• TEXTE EXTRAIT:
· · · · · · ·
Comment rater un entretien de recrutement 24 juin 2010


C’est un privilège rare de voir quelqu’un faire quelque chose à la perfection. Inge de Bruin en natation, Kelly Slater en surf, ma mamie en cuisine.
Et puis il y a ce candidat qui se présenta à un entretien de recrutement il y a quelques semaines et qui foira la chose également à la perfection. La seule chose qui manquait peut-être était une grosse tache sur son costume.

D’abord, il était en retard. Tant pis, ça nous arrive à tous. Mais en retard d’une demi-heure ? C’était le premier accroc et il n’était pas encore assis.

Deuxième accroc, il ne s’excusa pas. D’une façon générale je ne suis pas favorable aux excuses. Dans un contexte professionnel c’est avant tout l’organisation qui vous place en mauvaise posture, ce n’est donc pas à vous de vous excuser. Mais néanmoins pour le cas qui nous concerne, c’était lui tout seul qui était en retard. Je ne demandais pas qu’il tombe à genoux sur la moquette du 7e étage, mais un « Pardon pour mon retard » aurait été approprié.
· · · · · · ·
• LIGNES DE DONNÉES:

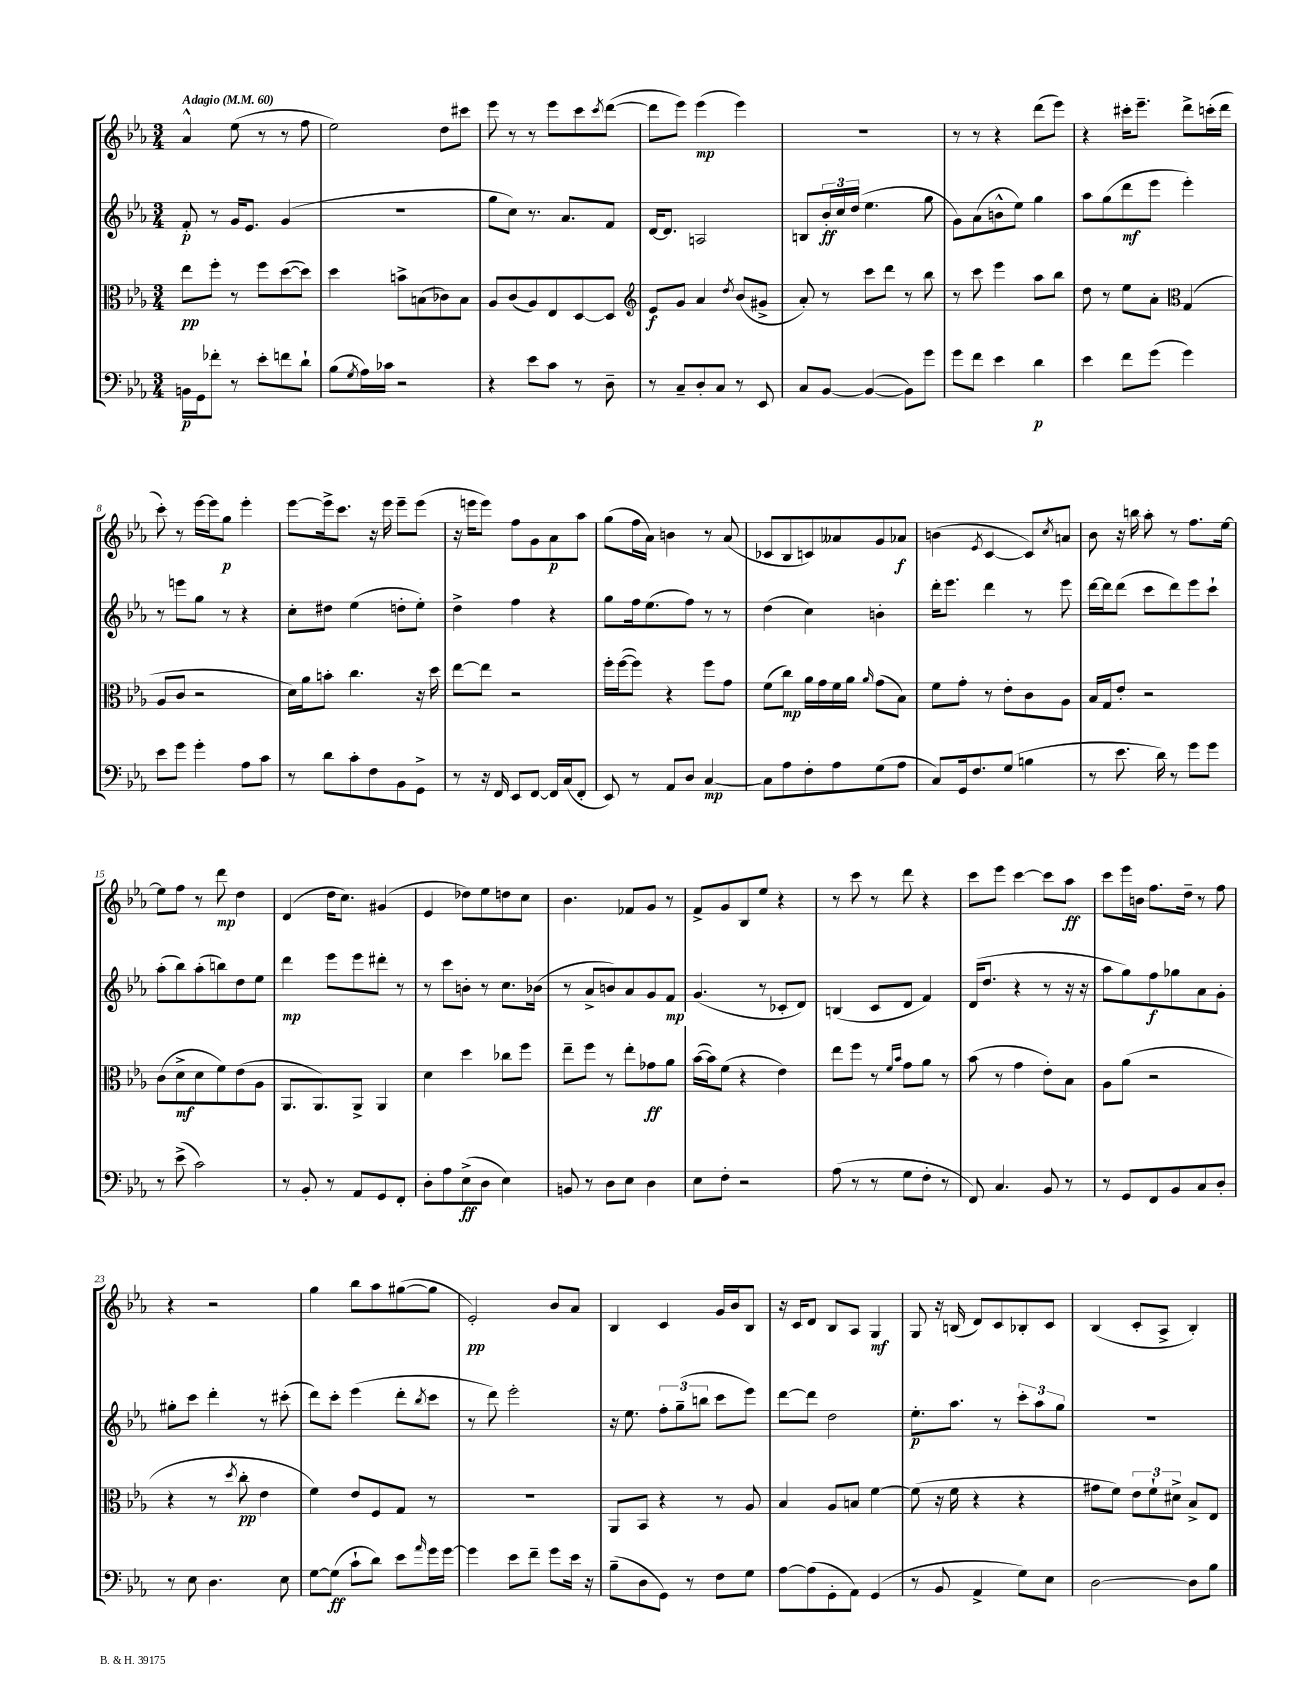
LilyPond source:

<<
\new StaffGroup <<
\new Staff = "s0" {
    \clef treble \key ees \major \numericTimeSignature \time 3/4 \tempo "Adagio" 4 = 60
    aes'4-^ ees''8( r8 r8 f''8 |
    ees''2) d''8 cis'''8 |
    ees'''8 r8 r8 ees'''8 c'''8 \acciaccatura { c'''8 } d'''8~( |
    d'''8 ees'''8) ees'''4\mp( ees'''4) |
    R2. |
    r8 r8 r4 d'''8( ees'''8) |
    r4 cis'''16-. ees'''8.-- d'''8-> c'''16-.( d'''16 |
    c'''8-.) r8 ees'''16~ ees'''16 g''8\p ees'''4-. |
    ees'''8~ ees'''16-> c'''8. r16 ees'''16 ees'''8-- ees'''8( |
    r16 e'''16 e'''8) f''8 g'8 aes'8\p aes''8 |
    g''8( f''16 aes'16) b'4 r8 aes'8( |
    ces'8 bes8 c'8) aeses'8 g'8 aes'8\f |
    b'4( \acciaccatura { ees'8 } c'4~ c'8) \acciaccatura { c''8 } a'8 |
    bes'8 r16 b''16 aes''8-. r8 f''8. ees''16~ |
    ees''8 f''8 r8 d'''8\mp d''4 |
    d'4( d''16 c''8.) gis'4( |
    ees'4 des''8) ees''8 d''8 c''8 |
    bes'4. fes'8 g'8 r8 |
    f'8-> g'8 bes8 ees''8 r4 |
    r8 c'''8 r8 d'''8 r4 |
    c'''8 ees'''8 c'''4~ c'''8 aes''8\ff |
    c'''8 ees'''16 b'16 f''8. d''16-- r8 f''8 |
    r4 r2 |
    g''4 bes''8 aes''8 gis''8~( gis''8 |
    ees'2-.\pp) bes'8 aes'8 |
    bes4 c'4 g'16 bes'16 bes8 |
    r16 c'16 d'8 bes8 aes8 g4\mf |
    g8 r16 b16( d'8) c'8 bes8-. c'8 |
    bes4( c'8-. aes8-> bes4-.) \bar "|." |
}
\new Staff = "s1" {
    \clef treble \key ees \major \numericTimeSignature \time 3/4
    f'8-.\p r8 g'16 ees'8. g'4( |
    R2. |
    g''8 c''8) r8. aes'8. f'8 |
    d'16~ d'8. a2 |
    b8 \tuplet 3/2 { bes'16-.\ff c''16 d''16( } ees''4. g''8 |
    g'8) aes'8( b'8-^ ees''8) g''4 |
    aes''8 g''8( d'''8\mf ees'''8 ees'''4-.) |
    r8 e'''8 g''8 r8 r4 |
    c''8-. dis''8 ees''4( d''8-. ees''8-.) |
    d''4-> f''4 r4 |
    g''8 f''16 ees''8.( f''8) r8 r8 |
    d''4( c''4) b'4-. |
    d'''16-. ees'''8. d'''4 r8 ees'''8 |
    d'''16~ d'''16 d'''8( c'''8 d'''8) ees'''8 c'''8-! |
    aes''8-.( bes''8) aes''8-.( b''8) d''8 ees''8 |
    d'''4\mp ees'''8 ees'''8 dis'''8-. r8 |
    r8 c'''8 b'8-. r8 c''8. bes'16( |
    r8 aes'8-> b'8) aes'8 g'8 f'8\mp |
    g'4.( r8 ces'8-. d'8) |
    b4( c'8 d'8 f'4) |
    d'16( d''8. r4 r8 r16 r16 |
    aes''8 g''8) f''8\f ges''8 aes'8 g'8-. |
    gis''8-. c'''8 d'''4-. r8 cis'''8-.( |
    d'''8) c'''8-. ees'''4( d'''8-. \acciaccatura { bes''8 } c'''8 |
    r8 d'''8) ees'''2-. |
    r16 ees''8. \tuplet 3/2 { f''8-. g''8--( b''8 } c'''8 ees'''8) |
    d'''8~ d'''8 d''2 |
    ees''8.-.\p aes''8. r8 \tuplet 3/2 { c'''8-. aes''8 g''8 } |
    R2. \bar "|." |
}
\new Staff = "s2" {
    \clef alto \key ees \major \numericTimeSignature \time 3/4
    ees''8\pp f''8-. r8 f''8 d''8~( d''8) |
    d''4 b'8-> b8( ces'8) b8 |
    aes8 c'8( aes8) ees8 d8~ d8 |
    \clef treble ees'8\f g'8 aes'4 \acciaccatura { d''8 } bes'8( gis'8-> |
    aes'8-.) r8 c'''8 d'''8 r8 bes''8 |
    r8 c'''8 ees'''4 aes''8 bes''8 |
    d''8 r8 ees''8 aes'8-. \clef alto g4( |
    aes8 c'8 r2 |
    d'16) aes'16 b'8-. c''4. r16 d''16 |
    ees''8~ ees''8 r2 |
    f''16-. f''16~( f''8) r4 f''8 g'8 |
    f'8( c''8\mp) aes'16 g'16 f'16 aes'16 \grace { aes'16 } g'8( bes8) |
    f'8 g'8-. r8 ees'8-. c'8 aes8 |
    bes16 g16 ees'8-. r2 |
    c'8( d'8->\mf d'8 f'8) ees'8( aes8 |
    aes,8. aes,8.) aes,8-> aes,4 |
    d'4 d''4 ces''8 f''8 |
    ees''8-- f''8 r8 ees''8-. ges'8\ff aes'8 |
    bes'16~( bes'16) f'8( r4 ees'4) |
    ees''8 f''8 r8 \grace { f'16 bes'16 } g'8 aes'8 r8 |
    bes'8( r8 g'4 ees'8-.) bes8 |
    aes8 aes'8( r2 |
    r4 r8 \acciaccatura { d''8 } c''8-.\pp ees'4 |
    f'4) ees'8 f8 g8 r8 |
    R2. |
    aes,8 bes,8 r4 r8 aes8 |
    bes4 aes8 b8 f'4~ |
    f'8( r16 f'16 r4 r4 |
    gis'8 f'8) \tuplet 3/2 { ees'8 f'8-! dis'8-> } bes8-> ees8 \bar "|." |
}
\new Staff = "s3" {
    \clef bass \key ees \major \numericTimeSignature \time 3/4
    b,16\p g,16 fes'8-. r8 ees'8-. f'8 d'8-! |
    bes8( \acciaccatura { g8 } aes16) ces'16 r2 |
    r4 ees'8 c'8 r8 d8-- |
    r8 c8-- d8-. c8 r8 ees,8 |
    c8 bes,8~ bes,4~( bes,8) g'8 |
    g'8 f'8 ees'4 d'4\p |
    ees'4 f'8 g'8( g'4) |
    ees'8 g'8 g'4-. aes8 c'8 |
    r8 d'8 c'8-. f8 bes,8 g,8-> |
    r8 r16 f,16 ees,8 f,8~ f,16 c16( f,8-. |
    ees,8) r8 aes,8 d8 c4~\mp |
    c8 aes8 f8-. aes8 g8( aes8 |
    c8) g,16 f8. g8( b4 |
    r8 ees'8. d'16) r8 g'8 g'8 |
    r8 ees'8->( c'2) |
    r8 bes,8-. r8 aes,8 g,8 f,8-. |
    d8-. aes8 ees8->\ff( d8 ees4) |
    b,8 r8 d8 ees8 d4 |
    ees8 f8-. r2 |
    aes8( r8 r8 g8 f8-. r8 |
    f,8) c4. bes,8 r8 |
    r8 g,8 f,8 bes,8 c8 d8-. |
    r8 ees8 d4. ees8 |
    g8~ g8\ff( c'8-! d'8) ees'8 \grace { aes'16 } g'16 g'16~ |
    g'4 ees'8 f'8-- g'8 ees'16 r16 |
    bes8--( d8 g,8) r8 f8 g8 |
    aes8~ aes8( g,8-. aes,8) g,4( |
    r8 bes,8 aes,4-> g8) ees8 |
    d2~ d8 bes8 \bar "|." |
}
>>
>>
· · · · · · ·
• CONSIGNES:
A. Dans le texte sur l'entretien de recrutement raté, de combien de temps le candidat était-il en retard ?
B. Recopiez fidèlement le passage du texte sur l'entretien de recrutement raté qui va de « C’est un privilège » à « sur son costume. », bornes comprises.
C. Rédigez la suite du texte sur l'entretien de recrutement raté, à partir de sa dernière phrase.

• RÉPONSES DANS L'ORDRE:
A. D'une demi-heure.

B.
C’est un privilège rare de voir quelqu’un faire quelque chose à la perfection. Inge de Bruin en natation, Kelly Slater en surf, ma mamie en cuisine.
Et puis il y a ce candidat qui se présenta à un entretien de recrutement il y a quelques semaines et qui foira la chose également à la perfection. La seule chose qui manquait peut-être était une grosse tache sur son costume.

C.
Tout cela aurait pu être toléré s’il n’avait pas ensuite tendu la main en annonçant « monsieur Durand, HEC promotion 2002. » Ce genre d’annonce prétentieuse me met hors de moi parce que précisément l’école des Hautes Études Commerciales semble valoriser ce genre de personnalité au lieu de leur apprendre l’humilité. Nous autres quand nous sortons du Massachusetts Institute of Technology, nous savons bien qu’il y a toujours quelqu’un de meilleur, quelque part.
Bref, il entrait dans les limites de la Règle de trois du management et ça partait mal.

Alors que j’observais ce monsieur Durand, il me vint à l’esprit qu’il nous avait présenté son mauvais côté avant de nous présenter le bon et que ça allait être un sacré gros travail pour renverser la première impression. Une bonne réputation prend du temps, une mauvaise est instantanée. En tant qu’interlocuteur fonctionnel dans des entretiens de recrutement assez spécialisés, j’ai parfois envie de poser mon front sur le bureau et de pleurer. Mais une chose que je ne peux pas faire c’est de sauter par-dessus ledit bureau pour attraper le(la) candidat(e) par le col et lui crier : « Hé ! Tu te rends compte à quel point tu t’enterres tout seul ?! »

Je ne peux pas le faire d’habitude, alors je pense que je vais le faire juste là, maintenant.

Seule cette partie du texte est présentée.